While these conclusions are undeniably simplistic and perhaps exaggerated by social media and fake news, they hold true to some extent. For instance, it is a relatively well-established fact that the Judeo-Christian roots of the European project have not been acknowledged in the Treaty of Lisbon in order to avoid hurting the sensibilities of Europe’s Muslim communities. It is also true that cultural Neo-Marxism has taken hold of both Western university campuses and mass media, as liberal elites seem to feel, yet again, inhabited by the revolutionary spirit of 1789. Traumatized by their tragic experience of communist dictatorship, the most recent members of the EU have become wary of all things pertaining to revolution and supranational bureaucratic centralism. For this reason, Brexit has often been characterised as a legitimate, perhaps even desirable, political movement in the Eastern part of the continent. 

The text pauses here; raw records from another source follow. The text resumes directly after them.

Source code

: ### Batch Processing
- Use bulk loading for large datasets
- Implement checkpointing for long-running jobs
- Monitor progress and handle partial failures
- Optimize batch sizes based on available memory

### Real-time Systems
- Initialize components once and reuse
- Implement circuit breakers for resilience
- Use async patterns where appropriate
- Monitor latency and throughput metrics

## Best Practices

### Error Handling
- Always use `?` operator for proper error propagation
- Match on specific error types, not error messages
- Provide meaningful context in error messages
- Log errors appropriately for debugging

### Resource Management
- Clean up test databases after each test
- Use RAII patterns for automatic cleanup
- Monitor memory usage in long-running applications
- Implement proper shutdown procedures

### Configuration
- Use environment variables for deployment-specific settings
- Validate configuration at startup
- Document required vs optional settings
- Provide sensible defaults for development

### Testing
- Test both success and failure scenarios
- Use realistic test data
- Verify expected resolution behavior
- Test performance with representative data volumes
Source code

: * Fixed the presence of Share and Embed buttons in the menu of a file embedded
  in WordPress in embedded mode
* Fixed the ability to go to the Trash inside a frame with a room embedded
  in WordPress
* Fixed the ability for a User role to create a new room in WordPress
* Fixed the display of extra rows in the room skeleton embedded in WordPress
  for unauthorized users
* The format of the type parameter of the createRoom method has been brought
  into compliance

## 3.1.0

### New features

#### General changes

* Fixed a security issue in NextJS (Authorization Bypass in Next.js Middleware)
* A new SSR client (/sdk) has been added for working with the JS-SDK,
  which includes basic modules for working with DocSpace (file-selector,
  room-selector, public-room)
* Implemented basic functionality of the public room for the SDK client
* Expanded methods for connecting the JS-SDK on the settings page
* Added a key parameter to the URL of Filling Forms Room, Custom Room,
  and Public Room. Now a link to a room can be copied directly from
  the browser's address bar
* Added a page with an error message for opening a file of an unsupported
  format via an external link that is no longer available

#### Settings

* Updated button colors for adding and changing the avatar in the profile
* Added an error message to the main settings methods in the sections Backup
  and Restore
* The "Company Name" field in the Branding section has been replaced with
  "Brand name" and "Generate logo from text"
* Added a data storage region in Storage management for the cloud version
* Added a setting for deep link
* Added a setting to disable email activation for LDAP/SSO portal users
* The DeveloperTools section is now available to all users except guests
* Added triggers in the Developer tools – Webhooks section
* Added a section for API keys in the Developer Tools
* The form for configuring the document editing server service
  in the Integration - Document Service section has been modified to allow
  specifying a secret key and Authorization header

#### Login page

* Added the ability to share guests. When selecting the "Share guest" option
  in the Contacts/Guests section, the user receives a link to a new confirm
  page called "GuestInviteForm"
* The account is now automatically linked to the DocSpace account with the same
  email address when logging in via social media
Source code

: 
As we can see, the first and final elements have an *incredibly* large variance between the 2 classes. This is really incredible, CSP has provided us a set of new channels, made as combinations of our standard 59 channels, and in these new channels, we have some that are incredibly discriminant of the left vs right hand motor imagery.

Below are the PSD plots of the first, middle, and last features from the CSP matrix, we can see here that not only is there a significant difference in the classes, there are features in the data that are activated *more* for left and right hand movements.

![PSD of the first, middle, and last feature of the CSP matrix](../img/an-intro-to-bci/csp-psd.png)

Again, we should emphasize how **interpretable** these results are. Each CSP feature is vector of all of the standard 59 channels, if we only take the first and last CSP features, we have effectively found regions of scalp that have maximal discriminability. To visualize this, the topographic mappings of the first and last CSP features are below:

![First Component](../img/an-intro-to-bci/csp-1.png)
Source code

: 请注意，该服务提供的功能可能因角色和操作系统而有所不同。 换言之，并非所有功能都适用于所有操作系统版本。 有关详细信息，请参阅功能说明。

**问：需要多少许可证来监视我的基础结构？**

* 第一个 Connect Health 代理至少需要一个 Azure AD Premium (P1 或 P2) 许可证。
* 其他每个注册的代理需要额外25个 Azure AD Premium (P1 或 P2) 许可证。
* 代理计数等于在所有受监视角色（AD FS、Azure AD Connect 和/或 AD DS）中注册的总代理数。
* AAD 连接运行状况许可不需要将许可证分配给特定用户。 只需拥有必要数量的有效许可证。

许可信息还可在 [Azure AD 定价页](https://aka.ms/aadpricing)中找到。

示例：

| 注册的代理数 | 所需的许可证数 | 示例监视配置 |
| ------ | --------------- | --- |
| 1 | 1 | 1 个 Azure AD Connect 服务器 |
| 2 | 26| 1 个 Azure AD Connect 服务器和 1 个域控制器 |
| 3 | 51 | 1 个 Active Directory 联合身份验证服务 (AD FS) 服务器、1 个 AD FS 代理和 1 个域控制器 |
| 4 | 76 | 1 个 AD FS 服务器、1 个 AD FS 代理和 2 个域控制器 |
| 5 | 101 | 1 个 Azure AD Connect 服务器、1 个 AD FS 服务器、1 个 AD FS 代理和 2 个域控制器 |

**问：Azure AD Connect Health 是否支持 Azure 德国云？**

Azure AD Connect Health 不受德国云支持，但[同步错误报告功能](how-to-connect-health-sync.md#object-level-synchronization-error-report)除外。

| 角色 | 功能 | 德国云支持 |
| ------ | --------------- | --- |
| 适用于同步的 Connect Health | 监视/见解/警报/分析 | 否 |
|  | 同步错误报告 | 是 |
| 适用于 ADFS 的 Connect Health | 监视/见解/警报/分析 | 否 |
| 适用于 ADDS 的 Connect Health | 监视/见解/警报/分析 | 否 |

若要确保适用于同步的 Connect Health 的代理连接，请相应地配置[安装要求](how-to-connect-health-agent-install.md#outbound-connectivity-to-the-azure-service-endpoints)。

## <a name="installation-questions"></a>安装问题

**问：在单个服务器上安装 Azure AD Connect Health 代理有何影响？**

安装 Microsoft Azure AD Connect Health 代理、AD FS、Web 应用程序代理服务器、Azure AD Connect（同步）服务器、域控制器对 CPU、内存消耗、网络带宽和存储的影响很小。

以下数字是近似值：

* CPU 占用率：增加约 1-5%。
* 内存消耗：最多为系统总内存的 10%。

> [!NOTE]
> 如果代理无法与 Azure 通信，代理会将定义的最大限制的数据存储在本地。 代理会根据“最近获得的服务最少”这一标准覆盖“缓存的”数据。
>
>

This, however, begs the following question: will Brussels and the governments of the 27 member-states realise the importance of religious identity in bridging the cultural gap that is currently keeping the Western and Eastern halves of the EU apart? Former communist societies have been forcefully and radically secularized through the imposition of scientific atheism, which is a fundamental component of Marxist-Leninist doctrine. They now find the promise of European unity and democracy highly appealing, but are not willing to sacrifice the philosophical, spiritual, and ethical legacies of Christianity just for the sake of integration. Similar to the more conservative members of the Western bourgeoisie, these societies fear that their participation in the European project will never be complete as long as the EU limits itself to a currency, a single market, and an abundant number of supranational norms and regulations, which often times clash with local customs. 

In order to avoid the instrumentalisation of these frustrations by anti-European populist movements, which tend to oscillate opportunistically between the left and the right extremes of the political spectrum, the EU need not punish member states, such as the UK for Brexit, or Poland and Hungary for their allegedly illiberal tendencies. Rather, the EU must acknowledge their grievances and temper its own penchant for postmodern nihilism and other potentially dangerous mantras, such as transhumanism. 

We do not want another European civil war, which is why the exacerbation of nationalist sentiments should be firmly opposed; however, we do not want to be a part of a European community that renounces its Judeo-Christian identity and disregards its citizens’ desires to preserve their ways of life, traditions, and core values either. The only way to mitigate the populist threat is to ensure the Eurocratic elites are in touch with the real needs and demands of the electorates of each member state. Within this unique historical context, the Church plays a particularly important pedagogical role, namely ensuring that the Christian-democratic values of love, peace, solidarity, responsible freedom, and local autonomy are fully internalised, but also that the people’s right to affirm and defend their cultural identity is indeed protected. Perhaps this forum, which coincides with the Romanian presidency of the European Council, will succeed in formulating a call to action for a Europe that stays true to itself, in the same way in which a number of conservative intellectuals have done through the recent Paris Declaration.

Thank you for listening and I wish you a fruitful series of debates.

Dr Teodor Baconschi

Former Foreign Affairs Minister of Romania and former ambassador of Romania to the Vatican, the Sovereign Military Order of Malta, the Republic of San Marino, France, Andorra, Monaco and Portugal.